======== Reading passage ========
The S&P 500 is an index of 500 stocks chosen for market size, liquidity and industry grouping (among other factors) designed to be a leading indicator of U.S. equities and is meant to reflect the risk/return characteristics of the large cap universe.

The NASDAQ Composite Index includes all domestic and international based common type stocks listed on The NASDAQ Stock Market. The NASDAQ Composite Index is a broad based index

The Russell 2000 Index measures the performance of the small-cap segment of the U.S. equity universe and is a subset of the Russell 3000 Index representing approximately 10% of the total market capitalization of that index. It includes approximately 2000 of the smallest securities based on a combination of their market cap and current index membership.

The Russell 3000 Index measures the performance of the largest 3,000 U.S. companies representing approximately 98% of the investable U.S. equity market.

The Russell Midcap Index measures the performance of the mid-cap segment of the U.S. equity universe and is a subset of the Russell 1000 Index. It includes approximately 800 of the smallest securities based on a combination of their market cap and current index membership.

The Bloomberg US Aggregate Bond Index, which was originally called the Lehman Aggregate Bond Index, is a broad based flagship benchmark that measures the investment grade, US dollar-denominated, fixed-rate taxable bond market. The index includes Treasuries, government–related and corporate debt securities, MBS (agency fixed-rate and hybrid ARM pass-throughs), ABS and CMBS (agency and non-agency) debt securities that are rated at least Baa3 by Moody’s and BBB- by S&P. Taxable municipals, including Build America bonds and a small amount of foreign bonds traded in U.S. markets are also included. Eligible bonds must have at least one year until final maturity, but in practice the index holdings have a fluctuating average life of around 8.25 years.

The Bloomberg US Corporate High Yield Index measures the USD-denominated, non-investment grade, fixed-rate, taxable corporate bond market. Securities are classified as high yield if the middle rating of Moody's, Fitch, and S&P is Ba1/BB+/BB+ or below, excluding emerging market debt. Payment-in-kind and bonds with predetermined step-up coupon provisions are also included. Eligible securities must have at least one year until final maturity, but in practice the index holdings has a fluctuating average life of around 6.3 years.

The Bloomberg US Municipal Bond Index covers the USD-denominated long-term tax exempt bond market. The index has four main sectors: state and local general obligation bonds, revenue bonds, insured bonds, and prerefunded bonds. Eligible securities must be rated investment grade (Baa3/BBB- or higher) by Moody’s and S&P and have at least one year until final maturity.

The MSCI EAFE Index is designed to measure the equity market performance of developed markets (Europe, Australasia, Far East) excluding the U.S. and Canada. The Index is market-capitalization weighted.

The MSCI Emerging Markets Index is designed to measure equity market performance in global emerging markets. It is a float-adjusted market capitalization index.

The Bloomberg Commodity Index is a broadly diversified index that measures 22 exchange-traded futures on physical commodities in five groups (energy, agriculture, industrial metals, precious metals, and livestock), which are weighted to account for economic significance and market liquidity. No single commodity can comprise less than 2% or more than 15% of the index; and no group can represent more than 33% of the index.

The S&P GSCI Crude Oil Index is a sub-index of the S&P GSCI, provides investors with a reliable and publicly available benchmark for investment performance in the crude oil market.

The S&P GSCI Gold Index, a sub-index of the S&P GSCI, provides investors with a reliable and publicly available benchmark tracking the COMEX gold futures market.

The U.S. Dollar Index is a weighted geometric mean that provides a value measure of the United States dollar relative to a basket of major foreign currencies. The index, often carrying a USDX or DXY moniker, started in March 1973, beginning with a value of the U.S. Dollar Index at 100.000.
========
▶ _Work order 1_: In the index descriptions, why are the futures in the Bloomberg Commodity Index weighted? Answer in one to three sentences.
▶ _Work order 2_: Extract a passage from the index descriptions, beginning at the words "The S&P GSCI Crude" and stopping after the words "crude oil market.".
▶ _Work order 3_: Translate this sentence from the index descriptions into French: "The MSCI EAFE Index is designed to measure the equity market performance of developed markets (Europe, Australasia, Far East) excluding the U.S. and Canada."
======== Dataset extract ========
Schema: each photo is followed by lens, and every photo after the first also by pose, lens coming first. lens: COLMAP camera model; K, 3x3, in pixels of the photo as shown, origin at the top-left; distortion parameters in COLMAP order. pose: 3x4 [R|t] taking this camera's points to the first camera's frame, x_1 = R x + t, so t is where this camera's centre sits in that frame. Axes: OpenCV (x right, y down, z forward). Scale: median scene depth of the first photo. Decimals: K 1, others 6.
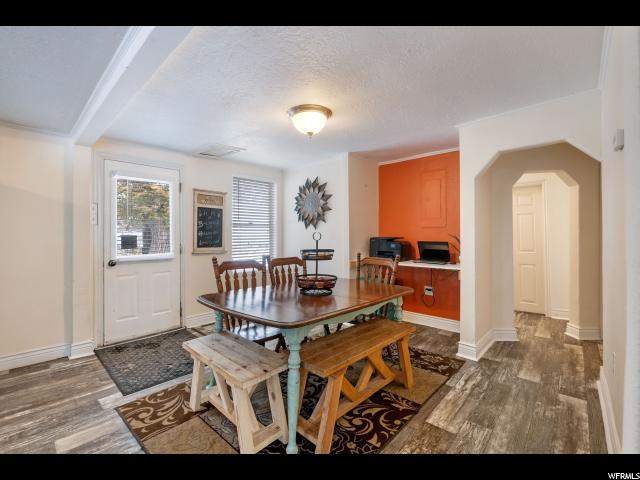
========
▶ _Task answer 1_: The 22 exchange-traded futures in the Bloomberg Commodity Index are weighted to account for economic significance and market liquidity.

▶ _Task answer 2_:
The S&P GSCI Crude Oil Index is a sub-index of the S&P GSCI, provides investors with a reliable and publicly available benchmark for investment performance in the crude oil market.

▶ _Task answer 3_: L'indice MSCI EAFE est conçu pour mesurer la performance des marchés d'actions des marchés développés (Europe, Australasie, Extrême-Orient), à l'exclusion des États-Unis et du Canada.